Of course there are many international links and partnerships in higher education, and not just those involving EU member states. However, some of the mood music of Brexit has been strongly anti-internationalist, and it will be important for the key players to emphasise that higher education across borders remains a driver of policy, and that academics will not have to fight to retain the key features. Right now that is not obviously the case, and it is scary.

Brexit and EU research funding – some necessary certainty?

August 16, 2016

Last week the UK Chancellor of the Exchequer, Philip Hammond, issued a statement, which inter alia contained the following assurance:

‘Where UK organisations bid directly to the European Commission on a competitive basis for EU funding projects while we are still a member of the EU, for example universities participating in Horizon 2020, the Treasury will underwrite the payments of such awards, even when specific projects continue beyond the UK’s departure from the EU. As a result, British businesses and universities will have certainty over future funding and should continue to bid for competitive EU funds while the UK remains a member of the EU.’

British universities will undoubtedly welcome this statement, which at any rate removes the financial risk they could face by applying for EU research funds at this point. The statement may not however resolve the main problem facing British universities in this context, which is that European universities are now reluctant to include UK institutions in research consortia at all, and will certainly not accept them as leaders of any consortium.

All of this underscores the importance of clarifying government policy in relation to EU research programmes, such as Horizon 2020. If it is thought desirable for Britain to continue in these programmes it would be useful to state this as a policy objective right now, to provide some re-assurance to European partners. There is no conceivable benefit for Britain not to be included.

This should be a government priority right now, not least because it also supports the case for the UK as a location for high value, knowledge-intensive foreign direct investment; a case that the Brexit decision has somewhat undermined as one of the potentially significant unintended consequences. It is time to act.

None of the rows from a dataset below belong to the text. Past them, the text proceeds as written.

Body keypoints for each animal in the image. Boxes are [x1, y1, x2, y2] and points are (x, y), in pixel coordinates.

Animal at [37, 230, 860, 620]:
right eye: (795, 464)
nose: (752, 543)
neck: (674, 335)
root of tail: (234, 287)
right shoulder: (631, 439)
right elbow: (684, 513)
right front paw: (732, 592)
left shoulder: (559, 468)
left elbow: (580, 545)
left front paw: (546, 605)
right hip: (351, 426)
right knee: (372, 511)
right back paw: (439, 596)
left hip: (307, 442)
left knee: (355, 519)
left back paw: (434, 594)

Coming to terms with ‘Brexit’

June 28, 2016

Maybe most people didn’t see that one coming, but I had harboured a suspicion for several weeks that the UK electorate as a whole would vote to leave the European Union; and in that belief had urged people supporting that position to be clearer about what it would mean in practice, and what the consequences would be.

And now, several days have passed since the vote and nobody knows anything at all. We don’t know, even in outline, what kind of relationship with the EU those who campaigned for Brexit actually want, or what the UK’s negotiating position will be. We don’t know whether the UK can or will be in the EU’s single market. We don’t know what the actions of investors will be, or indeed of domestic consumers. We don’t know what will happen to the UK’s currency, the Pound.

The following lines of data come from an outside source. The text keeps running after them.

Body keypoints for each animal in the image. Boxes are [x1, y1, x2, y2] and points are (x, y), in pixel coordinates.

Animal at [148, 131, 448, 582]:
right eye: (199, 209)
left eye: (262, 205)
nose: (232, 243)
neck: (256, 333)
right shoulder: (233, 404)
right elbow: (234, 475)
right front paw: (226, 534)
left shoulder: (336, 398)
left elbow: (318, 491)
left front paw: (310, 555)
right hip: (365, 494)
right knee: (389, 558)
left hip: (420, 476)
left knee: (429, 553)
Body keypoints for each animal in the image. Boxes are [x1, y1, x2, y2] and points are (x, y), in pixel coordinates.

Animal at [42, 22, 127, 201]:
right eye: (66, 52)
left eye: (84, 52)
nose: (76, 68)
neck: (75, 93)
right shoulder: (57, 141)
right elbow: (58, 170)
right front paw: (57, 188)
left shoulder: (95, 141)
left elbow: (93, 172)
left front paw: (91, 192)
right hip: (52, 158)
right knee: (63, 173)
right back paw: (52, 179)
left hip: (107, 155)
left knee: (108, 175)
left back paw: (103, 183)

I imagine that many of those who voted to leave will have done so in the expectation that immigration (from the EU and indeed everywhere else) will fall dramatically; and yet we must suspect it almost certainly will not, whatever new regulatory framework emerges.

And of course we don’t know what will happen to Scotland – will it now leave the UK, or will there be some accommodation that allows Scotland (and maybe London?) to keep special ties to the European Union within a United Kingdom that has left?

In the university sector, a large number of questions now arise, some of them of fundamental importance. Will they still be able to recruit faculty and students internationally, in the EU and beyond, as before? Will they still have access to the same research funding? What about Erasmus and other student exchanges? How will our friends and partners across the world now view us?

I began my academic career in 1980. Over the years since then I cannot recall any period of such uncertainty as the one we face now; made more difficult by the fact that almost none of our questions will be conclusively answered any time soon. We will be living in very interesting times.